**Goal of the exercise:** Repeat only the stretch of lines below that runs from the line with "160.86.178.11:Japan: [ovpn config](vpn/160_86_178_11.ovpn)" through the line with "219.100.37.50:Japan: [ovpn config](vpn/219_100_37_50.ovpn)", unaltered.

BEGIN Material for the task

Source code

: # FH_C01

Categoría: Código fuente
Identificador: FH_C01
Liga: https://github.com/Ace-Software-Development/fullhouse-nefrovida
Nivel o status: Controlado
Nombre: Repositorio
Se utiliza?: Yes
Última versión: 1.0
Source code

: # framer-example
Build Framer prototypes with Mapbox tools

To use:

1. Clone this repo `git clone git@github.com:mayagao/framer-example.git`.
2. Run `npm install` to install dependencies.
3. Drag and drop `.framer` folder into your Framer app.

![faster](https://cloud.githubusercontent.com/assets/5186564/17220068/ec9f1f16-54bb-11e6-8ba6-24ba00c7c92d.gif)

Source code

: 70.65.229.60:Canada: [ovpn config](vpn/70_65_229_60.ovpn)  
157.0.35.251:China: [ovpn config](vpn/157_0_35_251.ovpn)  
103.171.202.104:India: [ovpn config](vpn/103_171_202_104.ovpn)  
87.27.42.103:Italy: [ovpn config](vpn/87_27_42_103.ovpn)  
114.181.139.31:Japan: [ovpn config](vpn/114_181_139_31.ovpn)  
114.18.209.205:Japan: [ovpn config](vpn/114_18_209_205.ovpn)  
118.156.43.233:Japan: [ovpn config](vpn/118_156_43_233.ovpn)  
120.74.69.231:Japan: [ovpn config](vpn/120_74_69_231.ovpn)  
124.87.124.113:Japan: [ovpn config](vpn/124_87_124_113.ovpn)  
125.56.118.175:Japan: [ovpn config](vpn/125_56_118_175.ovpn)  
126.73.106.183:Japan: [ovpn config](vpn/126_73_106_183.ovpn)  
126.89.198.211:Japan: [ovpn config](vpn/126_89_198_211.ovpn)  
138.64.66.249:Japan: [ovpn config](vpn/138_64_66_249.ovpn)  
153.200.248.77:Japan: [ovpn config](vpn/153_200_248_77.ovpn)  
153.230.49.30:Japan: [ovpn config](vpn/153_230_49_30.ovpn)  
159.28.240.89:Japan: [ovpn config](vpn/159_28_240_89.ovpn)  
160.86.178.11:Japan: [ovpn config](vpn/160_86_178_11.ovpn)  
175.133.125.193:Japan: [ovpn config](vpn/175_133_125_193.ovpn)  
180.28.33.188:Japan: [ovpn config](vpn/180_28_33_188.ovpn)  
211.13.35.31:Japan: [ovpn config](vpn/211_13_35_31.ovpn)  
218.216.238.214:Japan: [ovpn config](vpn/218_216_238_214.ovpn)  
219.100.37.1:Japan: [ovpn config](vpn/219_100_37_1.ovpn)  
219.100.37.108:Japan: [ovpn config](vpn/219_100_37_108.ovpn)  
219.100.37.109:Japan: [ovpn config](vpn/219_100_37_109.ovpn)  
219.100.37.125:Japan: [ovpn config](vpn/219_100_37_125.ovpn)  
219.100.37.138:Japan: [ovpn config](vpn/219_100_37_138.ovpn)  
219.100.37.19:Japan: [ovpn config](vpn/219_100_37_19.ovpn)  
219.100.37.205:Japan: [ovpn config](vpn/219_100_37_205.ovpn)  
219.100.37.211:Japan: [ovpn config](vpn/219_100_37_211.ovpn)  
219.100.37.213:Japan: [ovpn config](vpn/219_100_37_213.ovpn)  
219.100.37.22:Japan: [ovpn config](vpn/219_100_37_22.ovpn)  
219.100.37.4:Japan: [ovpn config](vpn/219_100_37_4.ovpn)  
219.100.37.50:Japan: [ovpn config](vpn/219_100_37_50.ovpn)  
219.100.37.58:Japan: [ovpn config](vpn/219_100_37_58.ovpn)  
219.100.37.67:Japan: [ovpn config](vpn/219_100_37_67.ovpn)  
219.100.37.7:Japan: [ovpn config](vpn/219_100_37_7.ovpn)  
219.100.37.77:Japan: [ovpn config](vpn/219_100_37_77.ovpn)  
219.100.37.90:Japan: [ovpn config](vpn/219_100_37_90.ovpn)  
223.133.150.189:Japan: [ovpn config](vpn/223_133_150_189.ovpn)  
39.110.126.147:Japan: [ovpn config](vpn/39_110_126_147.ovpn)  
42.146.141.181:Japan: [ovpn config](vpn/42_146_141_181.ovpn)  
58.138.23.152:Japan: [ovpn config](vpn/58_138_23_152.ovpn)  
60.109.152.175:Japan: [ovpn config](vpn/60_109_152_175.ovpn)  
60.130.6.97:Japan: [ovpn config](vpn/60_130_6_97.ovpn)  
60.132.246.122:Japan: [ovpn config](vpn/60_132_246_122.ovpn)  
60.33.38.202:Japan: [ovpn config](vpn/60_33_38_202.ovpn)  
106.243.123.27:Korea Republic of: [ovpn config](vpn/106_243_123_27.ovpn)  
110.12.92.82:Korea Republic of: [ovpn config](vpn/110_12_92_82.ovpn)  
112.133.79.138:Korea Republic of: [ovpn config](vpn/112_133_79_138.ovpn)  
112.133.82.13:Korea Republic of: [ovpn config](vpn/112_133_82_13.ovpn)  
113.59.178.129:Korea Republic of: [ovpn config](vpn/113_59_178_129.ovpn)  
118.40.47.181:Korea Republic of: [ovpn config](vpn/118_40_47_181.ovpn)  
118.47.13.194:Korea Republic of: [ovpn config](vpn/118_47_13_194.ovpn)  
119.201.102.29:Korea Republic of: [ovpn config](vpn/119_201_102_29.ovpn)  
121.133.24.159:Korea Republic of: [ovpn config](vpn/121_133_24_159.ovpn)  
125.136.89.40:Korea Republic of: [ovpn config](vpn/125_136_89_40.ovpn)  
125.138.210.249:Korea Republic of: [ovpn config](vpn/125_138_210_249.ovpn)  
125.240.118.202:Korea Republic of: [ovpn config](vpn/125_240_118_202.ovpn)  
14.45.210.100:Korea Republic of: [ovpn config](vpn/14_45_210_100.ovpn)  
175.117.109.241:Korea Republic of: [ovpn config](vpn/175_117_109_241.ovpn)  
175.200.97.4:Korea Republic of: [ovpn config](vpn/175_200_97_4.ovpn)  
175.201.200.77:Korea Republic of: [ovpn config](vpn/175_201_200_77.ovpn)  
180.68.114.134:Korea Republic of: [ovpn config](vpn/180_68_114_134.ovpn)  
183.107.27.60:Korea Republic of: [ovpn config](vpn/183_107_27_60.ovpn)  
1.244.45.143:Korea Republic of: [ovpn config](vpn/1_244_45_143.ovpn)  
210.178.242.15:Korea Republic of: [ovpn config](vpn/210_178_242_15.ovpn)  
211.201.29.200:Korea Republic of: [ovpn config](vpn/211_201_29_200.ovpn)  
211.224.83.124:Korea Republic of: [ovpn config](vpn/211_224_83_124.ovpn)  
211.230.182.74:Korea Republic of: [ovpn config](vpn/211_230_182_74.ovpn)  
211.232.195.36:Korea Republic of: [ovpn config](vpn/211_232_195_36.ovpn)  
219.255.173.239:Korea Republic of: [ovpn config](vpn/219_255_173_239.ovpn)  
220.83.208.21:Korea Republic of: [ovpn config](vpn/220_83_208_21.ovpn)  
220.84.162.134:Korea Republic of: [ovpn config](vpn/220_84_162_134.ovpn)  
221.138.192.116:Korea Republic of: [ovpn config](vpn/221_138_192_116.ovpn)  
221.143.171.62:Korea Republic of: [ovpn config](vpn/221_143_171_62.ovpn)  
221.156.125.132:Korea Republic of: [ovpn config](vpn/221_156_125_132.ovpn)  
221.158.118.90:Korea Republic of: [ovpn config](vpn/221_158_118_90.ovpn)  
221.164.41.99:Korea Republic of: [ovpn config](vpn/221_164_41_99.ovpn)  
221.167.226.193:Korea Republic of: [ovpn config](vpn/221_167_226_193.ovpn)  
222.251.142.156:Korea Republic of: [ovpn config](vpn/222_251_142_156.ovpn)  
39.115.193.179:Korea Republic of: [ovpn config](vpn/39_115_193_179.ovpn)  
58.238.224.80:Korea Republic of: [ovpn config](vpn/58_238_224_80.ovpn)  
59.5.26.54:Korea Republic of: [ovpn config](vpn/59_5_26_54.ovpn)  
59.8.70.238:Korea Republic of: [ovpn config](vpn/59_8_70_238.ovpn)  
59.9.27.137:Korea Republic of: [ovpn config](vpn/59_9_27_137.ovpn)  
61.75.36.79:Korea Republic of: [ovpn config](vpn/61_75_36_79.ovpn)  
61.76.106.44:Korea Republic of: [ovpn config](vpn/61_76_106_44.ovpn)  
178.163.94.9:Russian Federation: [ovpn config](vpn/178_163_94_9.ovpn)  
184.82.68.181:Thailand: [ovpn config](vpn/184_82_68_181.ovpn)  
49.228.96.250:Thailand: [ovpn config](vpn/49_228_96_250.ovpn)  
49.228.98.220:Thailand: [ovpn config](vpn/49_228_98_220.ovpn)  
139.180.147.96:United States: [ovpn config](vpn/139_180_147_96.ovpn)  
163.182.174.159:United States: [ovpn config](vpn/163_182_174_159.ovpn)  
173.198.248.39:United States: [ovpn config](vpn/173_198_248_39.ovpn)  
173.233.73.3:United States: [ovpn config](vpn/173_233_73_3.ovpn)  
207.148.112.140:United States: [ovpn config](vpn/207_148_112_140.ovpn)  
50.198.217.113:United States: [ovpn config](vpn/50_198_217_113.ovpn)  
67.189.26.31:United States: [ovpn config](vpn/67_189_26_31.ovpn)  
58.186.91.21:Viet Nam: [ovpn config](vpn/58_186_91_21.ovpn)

END Material for the task

**Result:**
160.86.178.11:Japan: [ovpn config](vpn/160_86_178_11.ovpn)  
175.133.125.193:Japan: [ovpn config](vpn/175_133_125_193.ovpn)  
180.28.33.188:Japan: [ovpn config](vpn/180_28_33_188.ovpn)  
211.13.35.31:Japan: [ovpn config](vpn/211_13_35_31.ovpn)  
218.216.238.214:Japan: [ovpn config](vpn/218_216_238_214.ovpn)  
219.100.37.1:Japan: [ovpn config](vpn/219_100_37_1.ovpn)  
219.100.37.108:Japan: [ovpn config](vpn/219_100_37_108.ovpn)  
219.100.37.109:Japan: [ovpn config](vpn/219_100_37_109.ovpn)  
219.100.37.125:Japan: [ovpn config](vpn/219_100_37_125.ovpn)  
219.100.37.138:Japan: [ovpn config](vpn/219_100_37_138.ovpn)  
219.100.37.19:Japan: [ovpn config](vpn/219_100_37_19.ovpn)  
219.100.37.205:Japan: [ovpn config](vpn/219_100_37_205.ovpn)  
219.100.37.211:Japan: [ovpn config](vpn/219_100_37_211.ovpn)  
219.100.37.213:Japan: [ovpn config](vpn/219_100_37_213.ovpn)  
219.100.37.22:Japan: [ovpn config](vpn/219_100_37_22.ovpn)  
219.100.37.4:Japan: [ovpn config](vpn/219_100_37_4.ovpn)  
219.100.37.50:Japan: [ovpn config](vpn/219_100_37_50.ovpn)  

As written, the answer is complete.